EXERCISE DATA
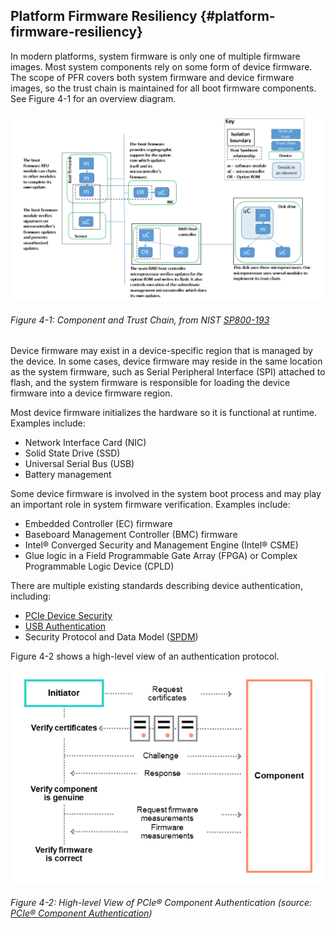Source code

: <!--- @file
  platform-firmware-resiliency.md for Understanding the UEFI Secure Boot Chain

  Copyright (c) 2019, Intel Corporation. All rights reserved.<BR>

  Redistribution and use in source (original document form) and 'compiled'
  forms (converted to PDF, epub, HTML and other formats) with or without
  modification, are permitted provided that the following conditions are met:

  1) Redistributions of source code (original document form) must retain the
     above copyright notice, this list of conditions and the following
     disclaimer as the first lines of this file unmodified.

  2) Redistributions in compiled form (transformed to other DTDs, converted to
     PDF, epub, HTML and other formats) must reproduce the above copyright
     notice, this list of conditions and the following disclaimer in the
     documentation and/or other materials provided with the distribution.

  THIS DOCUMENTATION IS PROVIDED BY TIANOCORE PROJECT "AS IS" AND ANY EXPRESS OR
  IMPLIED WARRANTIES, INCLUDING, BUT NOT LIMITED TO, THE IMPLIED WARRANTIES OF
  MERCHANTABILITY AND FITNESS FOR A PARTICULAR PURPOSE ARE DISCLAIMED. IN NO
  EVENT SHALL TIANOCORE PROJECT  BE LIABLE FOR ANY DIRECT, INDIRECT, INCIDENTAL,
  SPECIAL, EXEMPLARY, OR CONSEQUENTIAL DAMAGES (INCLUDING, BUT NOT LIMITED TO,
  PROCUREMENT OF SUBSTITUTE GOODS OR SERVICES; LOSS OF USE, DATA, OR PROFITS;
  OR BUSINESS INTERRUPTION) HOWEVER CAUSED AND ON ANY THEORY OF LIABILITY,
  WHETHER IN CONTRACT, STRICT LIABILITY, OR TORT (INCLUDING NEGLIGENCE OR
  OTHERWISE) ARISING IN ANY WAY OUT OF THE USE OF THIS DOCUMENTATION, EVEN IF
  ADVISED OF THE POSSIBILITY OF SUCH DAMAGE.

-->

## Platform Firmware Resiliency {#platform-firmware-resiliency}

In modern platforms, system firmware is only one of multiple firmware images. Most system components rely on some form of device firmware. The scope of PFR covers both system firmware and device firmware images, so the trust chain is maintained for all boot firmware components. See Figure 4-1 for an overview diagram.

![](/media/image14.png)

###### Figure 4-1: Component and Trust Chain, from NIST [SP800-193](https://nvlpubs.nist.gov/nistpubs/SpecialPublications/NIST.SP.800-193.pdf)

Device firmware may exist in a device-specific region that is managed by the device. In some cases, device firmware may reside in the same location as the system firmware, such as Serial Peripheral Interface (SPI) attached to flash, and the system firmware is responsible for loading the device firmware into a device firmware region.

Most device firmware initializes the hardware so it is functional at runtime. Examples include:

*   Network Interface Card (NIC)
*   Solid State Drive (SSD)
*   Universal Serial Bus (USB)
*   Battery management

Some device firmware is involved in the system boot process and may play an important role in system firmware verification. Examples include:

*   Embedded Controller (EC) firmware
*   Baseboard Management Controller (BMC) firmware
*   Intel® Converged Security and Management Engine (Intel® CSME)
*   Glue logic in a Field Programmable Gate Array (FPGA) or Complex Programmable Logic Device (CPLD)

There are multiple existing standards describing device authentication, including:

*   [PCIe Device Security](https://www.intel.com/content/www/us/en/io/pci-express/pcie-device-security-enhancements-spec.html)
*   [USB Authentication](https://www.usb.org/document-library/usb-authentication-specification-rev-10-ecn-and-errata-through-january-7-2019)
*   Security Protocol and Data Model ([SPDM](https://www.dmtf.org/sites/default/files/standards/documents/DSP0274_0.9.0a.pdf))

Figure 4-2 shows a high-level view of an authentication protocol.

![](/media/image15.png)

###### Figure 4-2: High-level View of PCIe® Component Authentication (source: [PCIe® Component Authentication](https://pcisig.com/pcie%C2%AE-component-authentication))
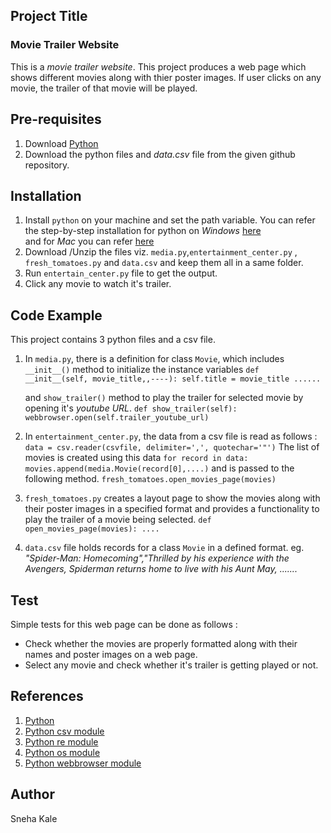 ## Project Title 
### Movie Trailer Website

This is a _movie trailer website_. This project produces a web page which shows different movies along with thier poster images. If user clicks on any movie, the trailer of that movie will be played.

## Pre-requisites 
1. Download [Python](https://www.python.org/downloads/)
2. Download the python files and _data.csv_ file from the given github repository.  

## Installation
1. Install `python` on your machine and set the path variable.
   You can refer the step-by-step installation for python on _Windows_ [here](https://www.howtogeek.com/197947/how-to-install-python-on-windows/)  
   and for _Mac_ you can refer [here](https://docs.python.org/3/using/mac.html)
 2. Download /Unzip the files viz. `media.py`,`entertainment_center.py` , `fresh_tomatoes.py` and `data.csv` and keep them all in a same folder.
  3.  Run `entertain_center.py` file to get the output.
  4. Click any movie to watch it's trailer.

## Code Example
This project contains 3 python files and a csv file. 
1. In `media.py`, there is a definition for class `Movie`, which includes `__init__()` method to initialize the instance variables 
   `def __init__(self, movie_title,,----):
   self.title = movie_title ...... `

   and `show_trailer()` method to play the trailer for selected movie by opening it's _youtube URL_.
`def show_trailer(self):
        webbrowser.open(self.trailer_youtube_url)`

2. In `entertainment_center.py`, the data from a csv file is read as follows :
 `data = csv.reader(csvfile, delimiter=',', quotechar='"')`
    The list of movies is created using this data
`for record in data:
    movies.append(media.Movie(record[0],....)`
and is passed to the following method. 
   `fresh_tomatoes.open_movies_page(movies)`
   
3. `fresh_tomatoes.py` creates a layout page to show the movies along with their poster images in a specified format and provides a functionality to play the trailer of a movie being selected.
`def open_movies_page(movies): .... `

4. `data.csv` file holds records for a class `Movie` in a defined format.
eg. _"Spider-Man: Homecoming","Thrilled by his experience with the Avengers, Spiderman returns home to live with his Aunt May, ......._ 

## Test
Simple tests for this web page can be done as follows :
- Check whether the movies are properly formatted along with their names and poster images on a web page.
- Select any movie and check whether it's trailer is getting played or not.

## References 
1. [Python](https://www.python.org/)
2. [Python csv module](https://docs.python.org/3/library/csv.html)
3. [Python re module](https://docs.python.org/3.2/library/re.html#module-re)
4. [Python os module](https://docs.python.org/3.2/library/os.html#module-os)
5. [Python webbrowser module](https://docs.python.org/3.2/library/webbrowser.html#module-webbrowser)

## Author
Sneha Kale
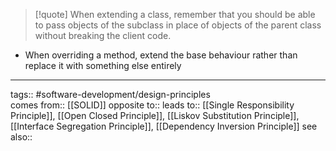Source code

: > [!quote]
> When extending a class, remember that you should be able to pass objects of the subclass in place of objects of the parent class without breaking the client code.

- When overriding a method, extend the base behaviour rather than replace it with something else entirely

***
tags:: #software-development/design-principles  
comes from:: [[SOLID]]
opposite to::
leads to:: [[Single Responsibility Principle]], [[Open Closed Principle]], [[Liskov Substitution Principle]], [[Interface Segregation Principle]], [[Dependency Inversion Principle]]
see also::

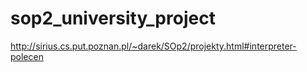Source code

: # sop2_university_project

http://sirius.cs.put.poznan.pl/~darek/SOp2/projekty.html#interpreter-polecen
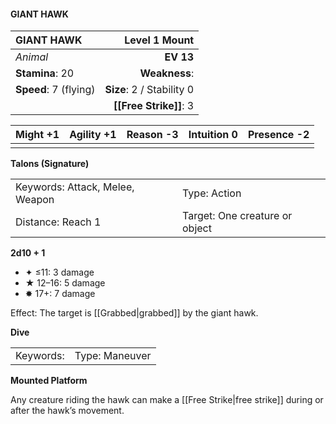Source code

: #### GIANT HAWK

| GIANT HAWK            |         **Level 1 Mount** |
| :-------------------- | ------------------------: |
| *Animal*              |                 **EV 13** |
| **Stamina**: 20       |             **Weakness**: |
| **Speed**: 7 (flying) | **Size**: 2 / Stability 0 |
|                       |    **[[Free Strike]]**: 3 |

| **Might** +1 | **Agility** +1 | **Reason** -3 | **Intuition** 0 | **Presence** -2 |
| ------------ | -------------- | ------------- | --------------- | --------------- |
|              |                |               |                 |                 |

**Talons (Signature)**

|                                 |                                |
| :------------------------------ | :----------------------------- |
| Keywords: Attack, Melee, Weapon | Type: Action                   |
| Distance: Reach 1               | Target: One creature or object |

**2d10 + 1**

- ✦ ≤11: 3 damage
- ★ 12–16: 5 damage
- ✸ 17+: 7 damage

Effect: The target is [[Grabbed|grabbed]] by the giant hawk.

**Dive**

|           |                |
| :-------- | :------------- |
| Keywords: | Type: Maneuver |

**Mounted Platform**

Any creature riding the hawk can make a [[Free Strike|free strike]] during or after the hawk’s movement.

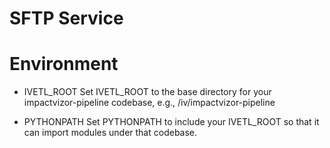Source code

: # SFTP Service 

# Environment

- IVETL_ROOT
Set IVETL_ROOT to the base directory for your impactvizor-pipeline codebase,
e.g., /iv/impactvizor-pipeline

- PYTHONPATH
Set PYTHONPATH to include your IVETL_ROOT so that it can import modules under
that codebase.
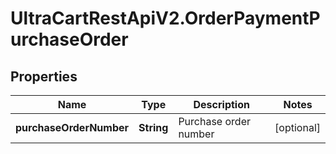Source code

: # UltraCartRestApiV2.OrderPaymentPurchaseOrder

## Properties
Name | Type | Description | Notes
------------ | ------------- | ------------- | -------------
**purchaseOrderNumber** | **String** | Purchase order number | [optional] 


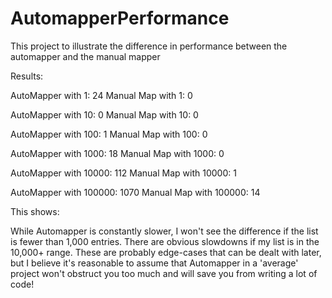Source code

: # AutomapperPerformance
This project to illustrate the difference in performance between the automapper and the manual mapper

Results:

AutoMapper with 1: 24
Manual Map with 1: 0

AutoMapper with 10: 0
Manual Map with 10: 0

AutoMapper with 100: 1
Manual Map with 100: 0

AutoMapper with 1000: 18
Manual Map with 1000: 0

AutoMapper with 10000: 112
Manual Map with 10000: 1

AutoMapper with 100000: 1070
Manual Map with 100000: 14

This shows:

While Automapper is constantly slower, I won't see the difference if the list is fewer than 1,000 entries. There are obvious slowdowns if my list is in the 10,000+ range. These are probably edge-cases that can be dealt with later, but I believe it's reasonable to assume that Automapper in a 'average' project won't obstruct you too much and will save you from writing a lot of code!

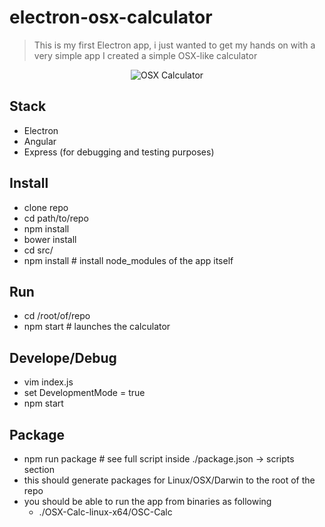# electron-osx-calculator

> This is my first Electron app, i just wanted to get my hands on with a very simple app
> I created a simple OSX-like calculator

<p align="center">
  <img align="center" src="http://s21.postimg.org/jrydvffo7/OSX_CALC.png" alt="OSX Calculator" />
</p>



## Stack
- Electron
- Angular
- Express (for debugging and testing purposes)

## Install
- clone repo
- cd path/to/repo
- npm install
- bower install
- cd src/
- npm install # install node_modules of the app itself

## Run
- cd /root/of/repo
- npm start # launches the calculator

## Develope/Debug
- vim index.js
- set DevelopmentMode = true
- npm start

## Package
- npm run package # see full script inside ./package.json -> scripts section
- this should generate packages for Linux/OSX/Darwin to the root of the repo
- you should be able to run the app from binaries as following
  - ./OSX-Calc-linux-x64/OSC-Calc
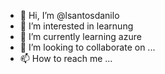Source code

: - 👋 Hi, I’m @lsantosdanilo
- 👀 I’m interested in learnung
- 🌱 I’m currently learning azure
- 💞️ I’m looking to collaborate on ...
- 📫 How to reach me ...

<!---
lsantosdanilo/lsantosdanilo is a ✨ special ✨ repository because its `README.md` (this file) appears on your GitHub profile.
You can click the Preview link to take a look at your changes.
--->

BRIEF
Could you rewrite the part of the material that opens with the line containing "Copyright (c) 2019, Intel" and closes with the line containing "## Platform Firmware" as a Markdown table, with a Number column counting the rows and a Content column holding each line, leaving out blank lines?

TASK RESPONSE
| Number | Content |
|---|---|
| 1 |   Copyright (c) 2019, Intel Corporation. All rights reserved.<BR> |
| 2 |   Redistribution and use in source (original document form) and 'compiled' |
| 3 |   forms (converted to PDF, epub, HTML and other formats) with or without |
| 4 |   modification, are permitted provided that the following conditions are met: |
| 5 |   1) Redistributions of source code (original document form) must retain the |
| 6 |      above copyright notice, this list of conditions and the following |
| 7 |      disclaimer as the first lines of this file unmodified. |
| 8 |   2) Redistributions in compiled form (transformed to other DTDs, converted to |
| 9 |      PDF, epub, HTML and other formats) must reproduce the above copyright |
| 10 |      notice, this list of conditions and the following disclaimer in the |
| 11 |      documentation and/or other materials provided with the distribution. |
| 12 |   THIS DOCUMENTATION IS PROVIDED BY TIANOCORE PROJECT "AS IS" AND ANY EXPRESS OR |
| 13 |   IMPLIED WARRANTIES, INCLUDING, BUT NOT LIMITED TO, THE IMPLIED WARRANTIES OF |
| 14 |   MERCHANTABILITY AND FITNESS FOR A PARTICULAR PURPOSE ARE DISCLAIMED. IN NO |
| 15 |   EVENT SHALL TIANOCORE PROJECT  BE LIABLE FOR ANY DIRECT, INDIRECT, INCIDENTAL, |
| 16 |   SPECIAL, EXEMPLARY, OR CONSEQUENTIAL DAMAGES (INCLUDING, BUT NOT LIMITED TO, |
| 17 |   PROCUREMENT OF SUBSTITUTE GOODS OR SERVICES; LOSS OF USE, DATA, OR PROFITS; |
| 18 |   OR BUSINESS INTERRUPTION) HOWEVER CAUSED AND ON ANY THEORY OF LIABILITY, |
| 19 |   WHETHER IN CONTRACT, STRICT LIABILITY, OR TORT (INCLUDING NEGLIGENCE OR |
| 20 |   OTHERWISE) ARISING IN ANY WAY OUT OF THE USE OF THIS DOCUMENTATION, EVEN IF |
| 21 |   ADVISED OF THE POSSIBILITY OF SUCH DAMAGE. |
| 22 | --> |
| 23 | ## Platform Firmware Resiliency {#platform-firmware-resiliency} |